Time frame: Week 2 to Week 14
Double Blind: Cohort 2: Percentage of Seizure Free Participants During the Maintenance Period
Percentage of participants who completed the study without any seizures is presented
Time frame: Week 2 to Week 14
Double Blind: Cohort 2: Percentage of Participants Who Experienced at Least One 28-day Seizure Free Period During Titration + Maintenance Phase
Percentage of participants who experienced at least one 28-day seizure free period is presented
Time frame: Up to Week 14
Double Blind: Cohort 2: Longest Percent of Time Spent Seizure-free During Titration + Maintenance Period
The longest period of time seizure-free was defined as the percent of the longest seizure-free period (days) divided by the days with available seizure data, and then multiplied by 100%.
Time frame: Up to Week 14
Double Blind: Cohort 2: Percent Change From Baseline in 28-day Seizure Frequency for Different Subtypes of Seizures During Titration + Maintenance Period
Seizure frequency was based on the number of seizures per 28 days, calculated as the number of seizures over the time interval multiplied by 28 and divided by the number of days in the interval. The analysis was conducted for Partial-Onset Seizure (POS) only which included seizure subtypes: Complex partial seizures (CPS), secondarily generalized tonic-clonic (SGTC) seizures, simple partial seizure with motor/observable component (SPS-Motor) and Simple partial seizure (SPS) without motor/observable component. Baseline 28-day seizure frequency was calculated as the number of seizures in the Baseline period (≤ 56 days) divided by the number of days with available seizure data in the Baseline period and multiplied by 28. Baseline was defined as non-missing value of last assessment before first dose.

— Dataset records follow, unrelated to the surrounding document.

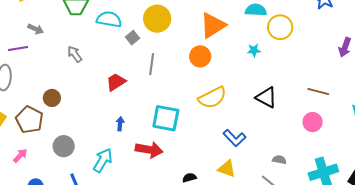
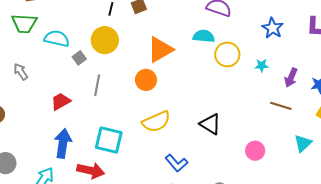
cyan star: (254, 50) -> (262, 65), moved
brown line: (318, 91) -> (281, 106), moved
blue arrow: (120, 124) -> (63, 143), size x2.0

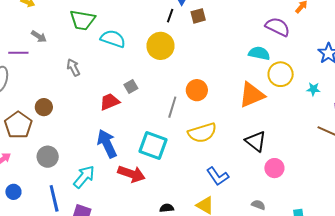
orange triangle: (160, 49) -> (252, 95), moved
gray square: (79, 58) -> (131, 86), moved
gray line: (97, 85) -> (172, 107), moved
blue arrow: (63, 143) -> (107, 144), turned -40
pink circle: (255, 151) -> (274, 168), moved

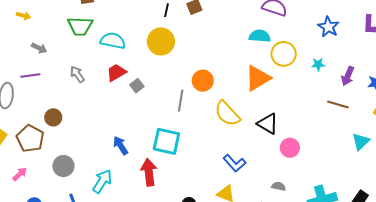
purple line: (18, 53) -> (30, 75), moved
red trapezoid: (110, 102) -> (116, 73), moved
yellow semicircle: (202, 133) -> (227, 114), moved, turned 72
blue arrow: (107, 144) -> (121, 145), size x0.7
red arrow: (131, 174) -> (149, 172), turned -108

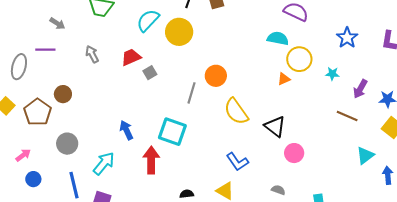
cyan semicircle: (113, 41) -> (148, 20), moved, turned -65
orange triangle: (258, 78) -> (284, 79), moved, size x0.5
pink arrow: (20, 174) -> (23, 155), moved

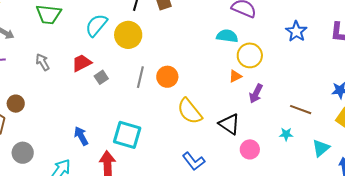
cyan star: (332, 74) -> (286, 134), moved
purple arrow: (360, 89) -> (256, 94), moved
gray line: (191, 93) -> (140, 77), moved

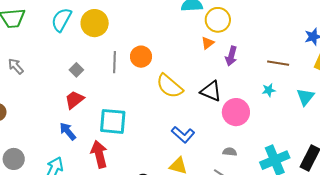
red trapezoid: (82, 63) -> (74, 100), moved
pink circle: (250, 149) -> (236, 112), size x1.4

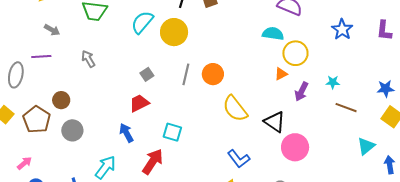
cyan star: (269, 90) -> (333, 82), moved
cyan square: (113, 121) -> (172, 132), size x0.7
red arrow: (99, 154) -> (153, 162), turned 36
gray circle: (14, 159) -> (72, 130), moved

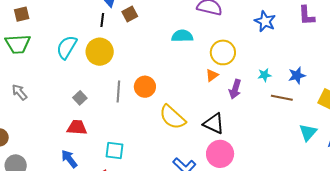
cyan semicircle: (273, 34) -> (182, 36), moved
blue star: (386, 89) -> (297, 75), moved
red trapezoid: (139, 103) -> (77, 128), turned 40
pink circle: (295, 147) -> (220, 154), moved

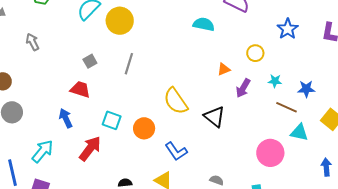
yellow circle: (223, 52) -> (255, 53), moved, size x0.7
orange circle: (145, 87) -> (144, 128), moved
cyan triangle: (308, 132) -> (299, 132), moved, turned 48
pink circle: (220, 154) -> (270, 153), moved

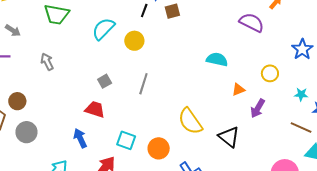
yellow circle: (120, 21) -> (134, 41), size x0.7
cyan semicircle: (204, 24) -> (217, 59), moved
cyan star: (275, 81) -> (301, 94), moved

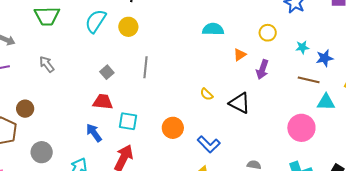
yellow semicircle: (190, 121) -> (207, 94), moved, size x0.5
gray circle: (26, 132) -> (42, 152), moved
cyan square: (126, 140) -> (128, 121), moved

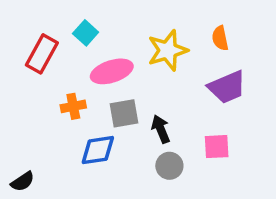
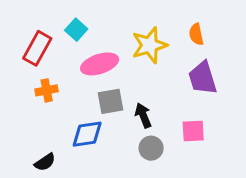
purple trapezoid: (227, 87) -> (203, 78), turned 96
orange cross: (73, 106) -> (47, 90), moved
black semicircle: (23, 182) -> (45, 162), moved

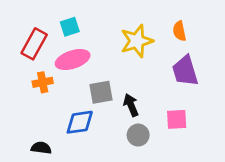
cyan square: (76, 30) -> (70, 27), turned 30
pink ellipse: (100, 64) -> (73, 60), moved
black semicircle: (45, 162) -> (41, 148), turned -138

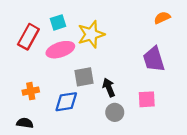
orange semicircle: (179, 31) -> (162, 18), moved, turned 77
yellow star: (137, 41) -> (91, 34), moved
orange cross: (43, 82) -> (31, 91), moved
black semicircle: (41, 148) -> (25, 123), moved

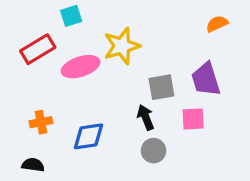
cyan square: (58, 22) -> (71, 16), moved
red rectangle: (28, 37) -> (38, 49), turned 30
gray square: (84, 77) -> (161, 87), moved
pink square: (147, 99) -> (193, 119), moved

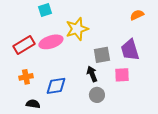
red rectangle: (38, 49) -> (24, 45), moved
black semicircle: (33, 165) -> (33, 104), moved

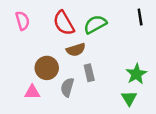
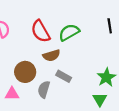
gray rectangle: (89, 73) -> (64, 76), turned -48

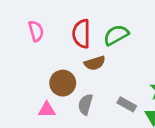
red semicircle: (40, 31) -> (81, 34), turned 30
gray rectangle: (64, 76) -> (127, 104), moved

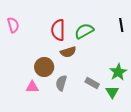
pink semicircle: (36, 31) -> (13, 25), moved

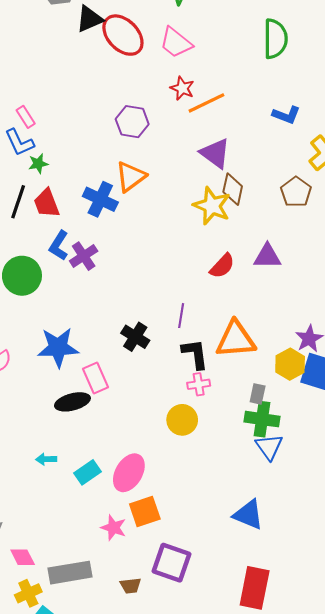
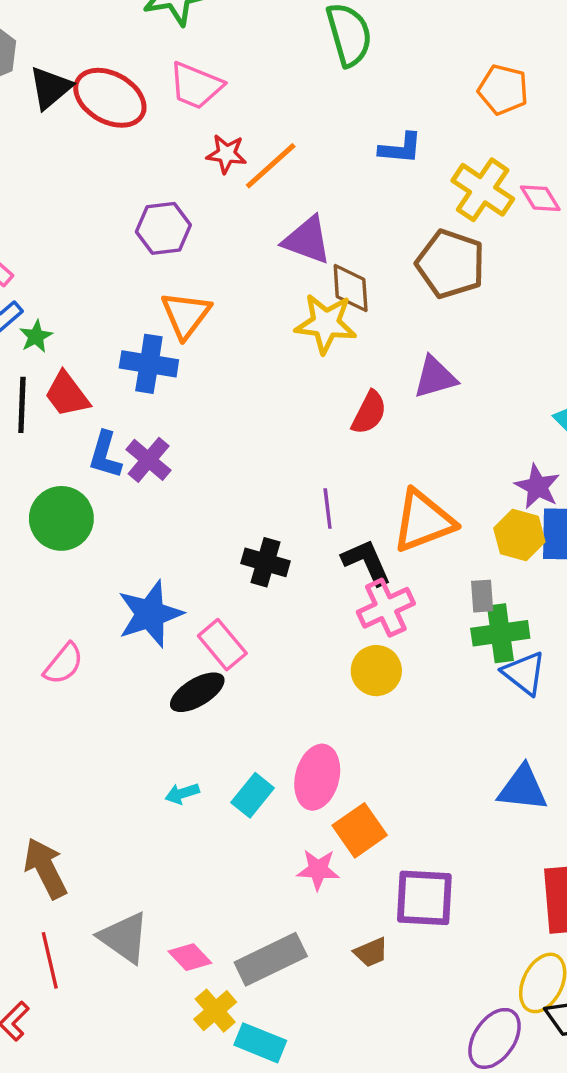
brown pentagon: (296, 192) -> (451, 264), size x1.4
pink cross: (199, 384) -> (386, 608), size x1.5

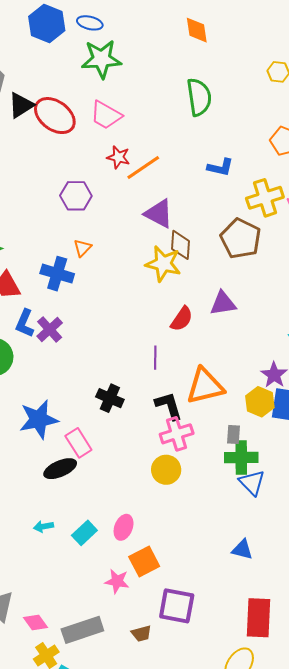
yellow cross: (483, 190) -> (265, 198), turned 30
orange triangle: (186, 315) -> (82, 248), size x0.6
purple line: (328, 508) -> (155, 358), moved
pink ellipse: (317, 777) -> (124, 527), size x0.7
blue triangle: (523, 788) -> (242, 550), size x0.7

Time frame: Baseline and Week 14
Double Blind: Cohort 2: Number of Participants With Patient Global Impression of Change - Improvement (PGI-I) at Week 8 and Week 14
The PGI-I scale was a 7-point Likert scale completed by the Patient or Caregiver representing the degree to which the participant's epilepsy symptoms had changed relative to Baseline. It was rated as 1. "very much improved"; 2. "much improved"; 3. "minimally improved"; 4. "no change"; 5. "minimally worse"; 6. "much worse"; 7. "very much worse". Higher score indicated worse condition. Baseline was defined as non-missing value of last assessment before first dose.
Time frame: Week 8 and Week 14
Double Blind: Cohort 2: Number of Participants With Clinical Global Impression of Change - Improvement (CGI-I) at Week 8
The CGI-I scale is a clinician-rated 7-point Likert scale used to assess the degree to which the participant's epilepsy symptoms have changed relative to Baseline. It was rated as 1. "very much improved"; 2. "much improved"; 3. "minimally improved"; 4. "no change"; 5. "minimally worse"; 6. "much worse"; 7. "very much worse". Higher scores indicated worse condition. Baseline was defined as non-missing value of last assessment before first dose.